• Action item
Copy all lines below containing "Кримінальний".

Data excerpts section start

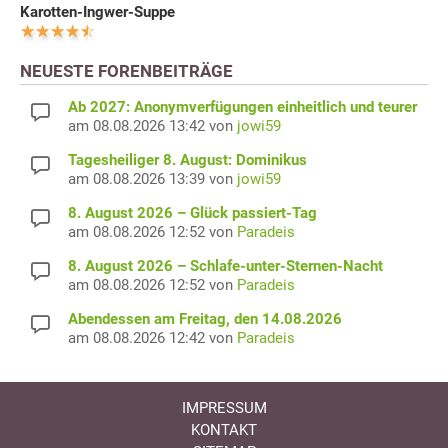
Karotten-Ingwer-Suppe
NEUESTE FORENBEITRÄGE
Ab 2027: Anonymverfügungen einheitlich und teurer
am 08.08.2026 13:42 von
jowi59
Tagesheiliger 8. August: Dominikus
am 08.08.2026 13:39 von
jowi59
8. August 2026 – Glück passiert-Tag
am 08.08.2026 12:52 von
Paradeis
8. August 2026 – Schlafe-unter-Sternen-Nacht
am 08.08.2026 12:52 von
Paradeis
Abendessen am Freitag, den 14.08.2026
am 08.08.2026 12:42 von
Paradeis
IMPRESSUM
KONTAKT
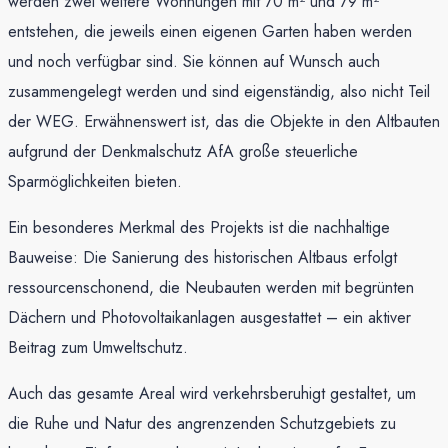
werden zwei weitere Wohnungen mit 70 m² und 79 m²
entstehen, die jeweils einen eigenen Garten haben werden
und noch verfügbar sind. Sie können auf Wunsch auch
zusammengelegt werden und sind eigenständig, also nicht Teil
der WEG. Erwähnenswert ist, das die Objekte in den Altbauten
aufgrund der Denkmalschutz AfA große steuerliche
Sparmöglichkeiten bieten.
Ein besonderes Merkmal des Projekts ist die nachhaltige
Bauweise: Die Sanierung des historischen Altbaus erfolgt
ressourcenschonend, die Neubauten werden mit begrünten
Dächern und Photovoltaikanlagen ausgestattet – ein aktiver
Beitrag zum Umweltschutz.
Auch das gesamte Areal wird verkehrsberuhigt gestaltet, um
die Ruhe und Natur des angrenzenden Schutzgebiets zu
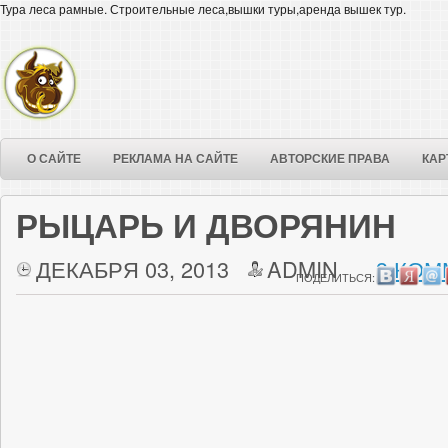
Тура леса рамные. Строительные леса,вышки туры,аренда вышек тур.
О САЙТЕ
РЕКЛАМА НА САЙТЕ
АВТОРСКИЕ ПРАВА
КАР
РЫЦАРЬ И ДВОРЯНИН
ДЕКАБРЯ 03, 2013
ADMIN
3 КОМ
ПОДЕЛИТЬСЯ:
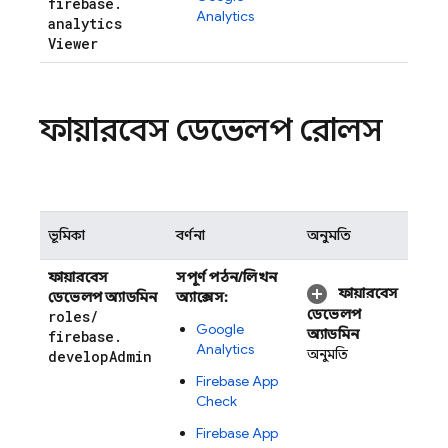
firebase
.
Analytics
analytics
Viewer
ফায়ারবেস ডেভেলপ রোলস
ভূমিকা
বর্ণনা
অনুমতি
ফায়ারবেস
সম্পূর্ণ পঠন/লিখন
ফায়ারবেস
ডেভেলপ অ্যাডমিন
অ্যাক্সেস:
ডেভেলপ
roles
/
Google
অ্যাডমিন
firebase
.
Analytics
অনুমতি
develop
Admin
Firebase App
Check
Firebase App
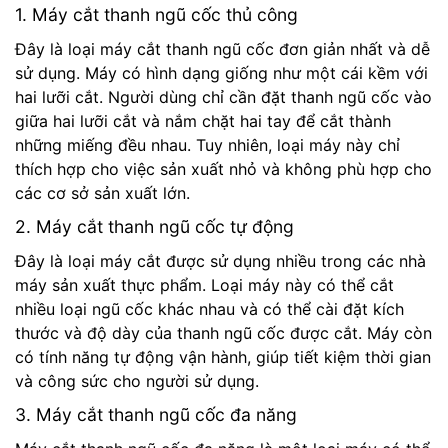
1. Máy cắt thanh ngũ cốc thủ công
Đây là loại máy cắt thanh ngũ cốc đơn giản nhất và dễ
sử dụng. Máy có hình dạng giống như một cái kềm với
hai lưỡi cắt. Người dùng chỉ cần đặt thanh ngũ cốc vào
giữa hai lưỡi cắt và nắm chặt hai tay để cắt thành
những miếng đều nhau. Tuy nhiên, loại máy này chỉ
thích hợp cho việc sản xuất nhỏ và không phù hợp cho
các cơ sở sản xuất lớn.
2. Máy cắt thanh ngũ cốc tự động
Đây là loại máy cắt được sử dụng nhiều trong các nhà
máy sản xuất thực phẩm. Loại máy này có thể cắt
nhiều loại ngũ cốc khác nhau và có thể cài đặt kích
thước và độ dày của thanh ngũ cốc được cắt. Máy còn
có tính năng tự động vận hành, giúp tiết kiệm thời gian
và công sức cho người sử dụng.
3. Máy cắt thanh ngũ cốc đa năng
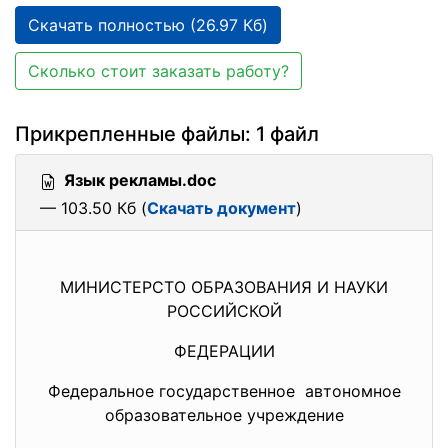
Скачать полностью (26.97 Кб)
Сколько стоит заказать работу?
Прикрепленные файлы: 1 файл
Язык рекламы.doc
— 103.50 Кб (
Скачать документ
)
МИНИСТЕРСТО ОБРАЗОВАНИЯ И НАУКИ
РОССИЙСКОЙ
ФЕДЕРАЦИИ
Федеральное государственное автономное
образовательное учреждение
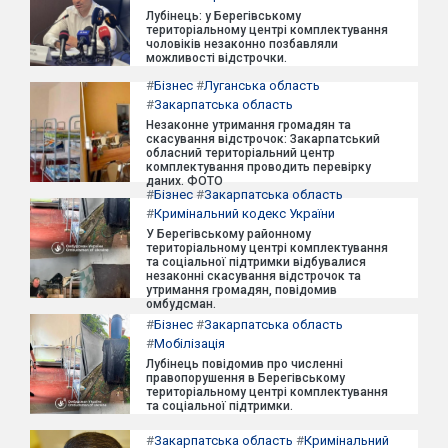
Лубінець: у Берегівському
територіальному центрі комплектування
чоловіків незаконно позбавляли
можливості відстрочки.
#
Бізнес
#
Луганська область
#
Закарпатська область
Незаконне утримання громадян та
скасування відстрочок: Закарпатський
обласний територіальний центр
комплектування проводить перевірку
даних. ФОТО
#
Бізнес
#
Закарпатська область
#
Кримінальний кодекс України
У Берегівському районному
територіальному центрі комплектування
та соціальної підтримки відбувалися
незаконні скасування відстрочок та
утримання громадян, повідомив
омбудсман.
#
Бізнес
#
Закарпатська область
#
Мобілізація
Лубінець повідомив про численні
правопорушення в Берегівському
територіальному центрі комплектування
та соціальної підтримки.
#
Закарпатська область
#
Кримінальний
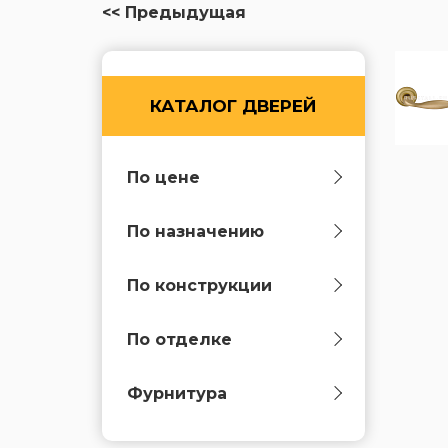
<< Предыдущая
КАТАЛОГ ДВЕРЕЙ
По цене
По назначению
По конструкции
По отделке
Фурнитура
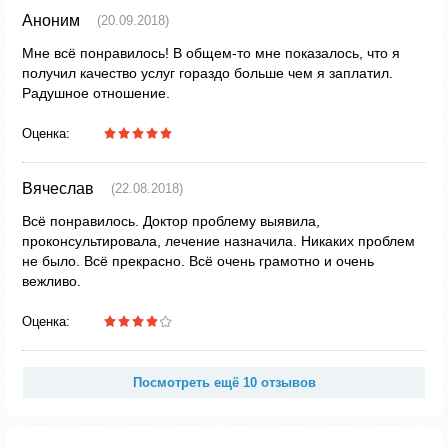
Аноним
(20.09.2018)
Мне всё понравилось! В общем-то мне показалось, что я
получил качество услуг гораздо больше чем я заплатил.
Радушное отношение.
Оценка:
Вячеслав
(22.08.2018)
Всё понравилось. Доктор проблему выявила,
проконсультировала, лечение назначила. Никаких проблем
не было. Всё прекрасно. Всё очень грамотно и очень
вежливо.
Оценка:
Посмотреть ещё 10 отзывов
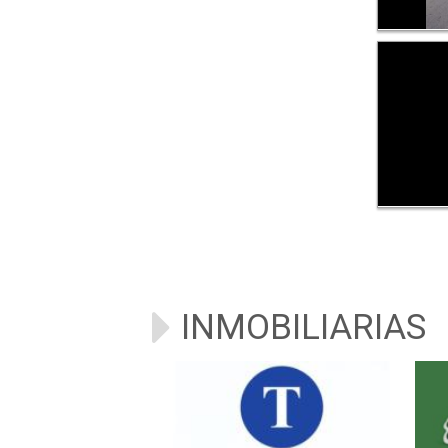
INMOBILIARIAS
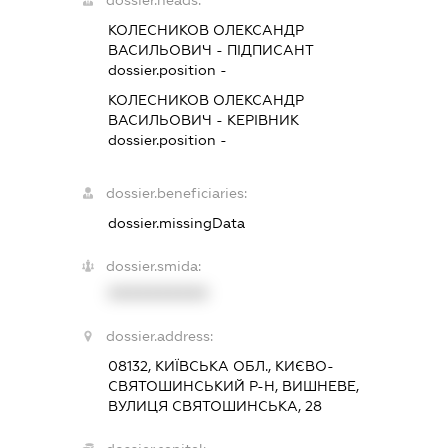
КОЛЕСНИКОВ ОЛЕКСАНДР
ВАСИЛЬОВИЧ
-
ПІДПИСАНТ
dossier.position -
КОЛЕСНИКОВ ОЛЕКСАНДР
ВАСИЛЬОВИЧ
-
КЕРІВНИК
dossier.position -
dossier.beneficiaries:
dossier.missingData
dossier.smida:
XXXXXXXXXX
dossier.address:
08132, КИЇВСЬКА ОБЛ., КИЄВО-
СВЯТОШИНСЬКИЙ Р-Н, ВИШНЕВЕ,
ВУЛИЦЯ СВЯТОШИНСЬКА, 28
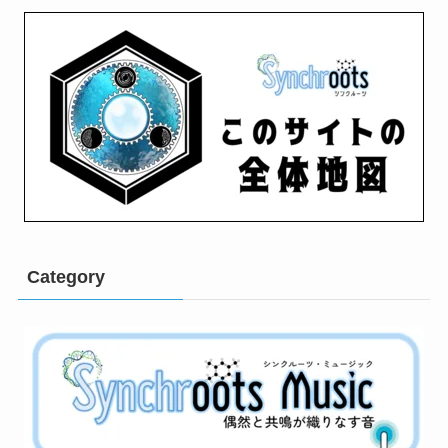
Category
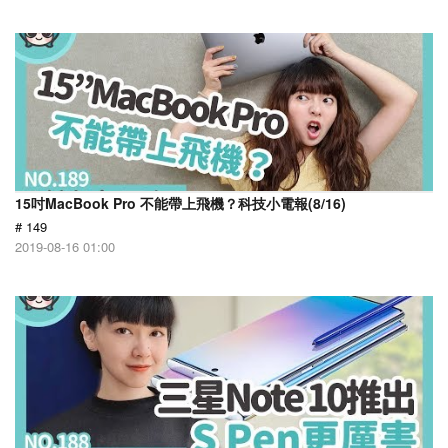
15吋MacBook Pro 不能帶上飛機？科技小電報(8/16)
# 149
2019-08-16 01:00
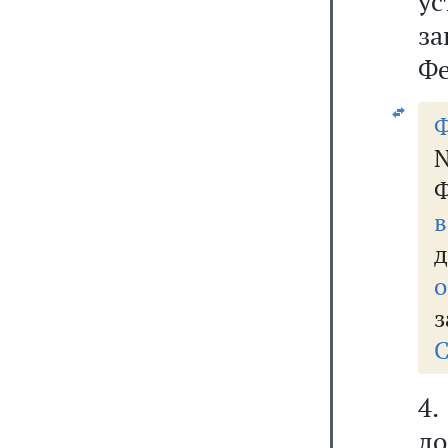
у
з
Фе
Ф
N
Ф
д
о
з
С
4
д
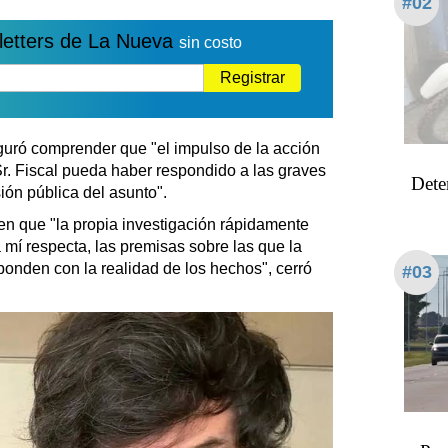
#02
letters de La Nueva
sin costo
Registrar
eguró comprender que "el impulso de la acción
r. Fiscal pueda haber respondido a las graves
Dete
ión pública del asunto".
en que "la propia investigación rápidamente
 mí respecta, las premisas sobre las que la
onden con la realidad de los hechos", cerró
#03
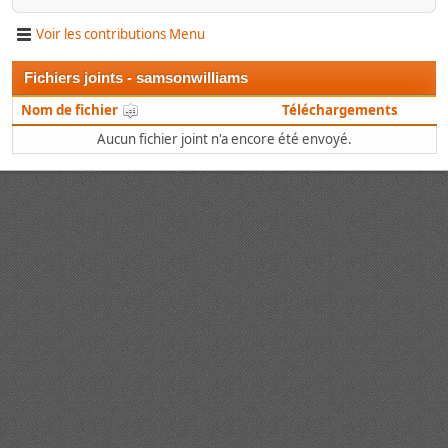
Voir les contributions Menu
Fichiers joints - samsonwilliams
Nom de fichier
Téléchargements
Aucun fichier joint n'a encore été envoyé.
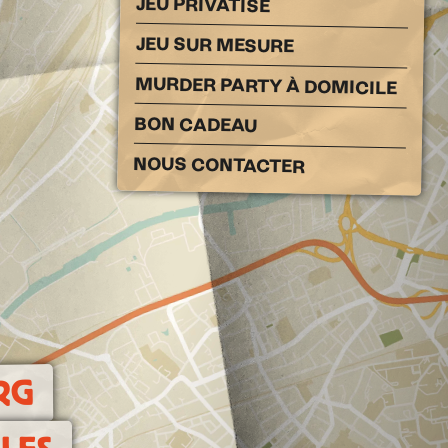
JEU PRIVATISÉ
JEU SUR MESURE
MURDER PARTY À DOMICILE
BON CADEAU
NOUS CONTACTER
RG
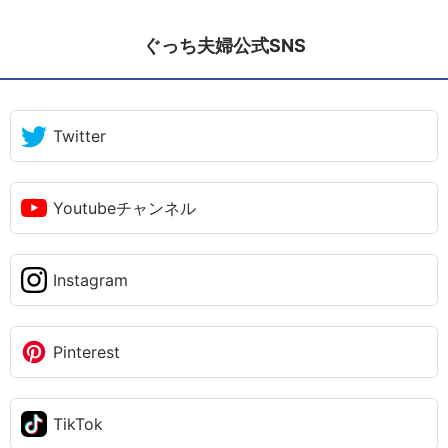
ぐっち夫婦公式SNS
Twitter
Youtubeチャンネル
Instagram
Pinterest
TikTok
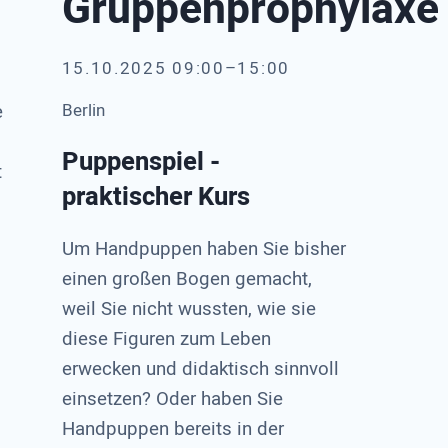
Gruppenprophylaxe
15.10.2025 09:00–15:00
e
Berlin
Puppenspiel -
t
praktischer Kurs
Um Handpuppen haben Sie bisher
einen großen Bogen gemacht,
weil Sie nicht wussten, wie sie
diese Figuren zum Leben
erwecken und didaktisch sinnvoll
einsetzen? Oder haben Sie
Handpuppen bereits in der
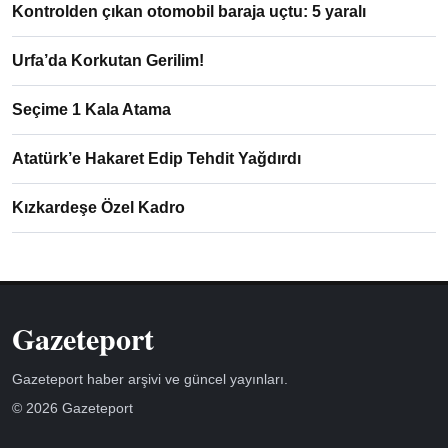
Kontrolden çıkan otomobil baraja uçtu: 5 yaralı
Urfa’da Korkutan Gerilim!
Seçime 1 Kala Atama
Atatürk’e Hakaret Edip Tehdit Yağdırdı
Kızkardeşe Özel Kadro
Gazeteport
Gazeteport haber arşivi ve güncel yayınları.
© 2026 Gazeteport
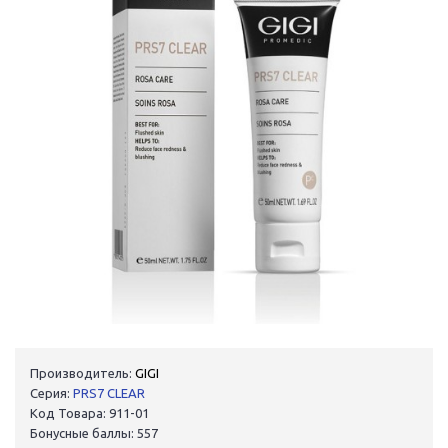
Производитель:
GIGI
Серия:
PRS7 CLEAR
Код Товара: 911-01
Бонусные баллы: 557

Data excerpts section end

• Result for this task
Кримінальний кодекс України
Кримінальний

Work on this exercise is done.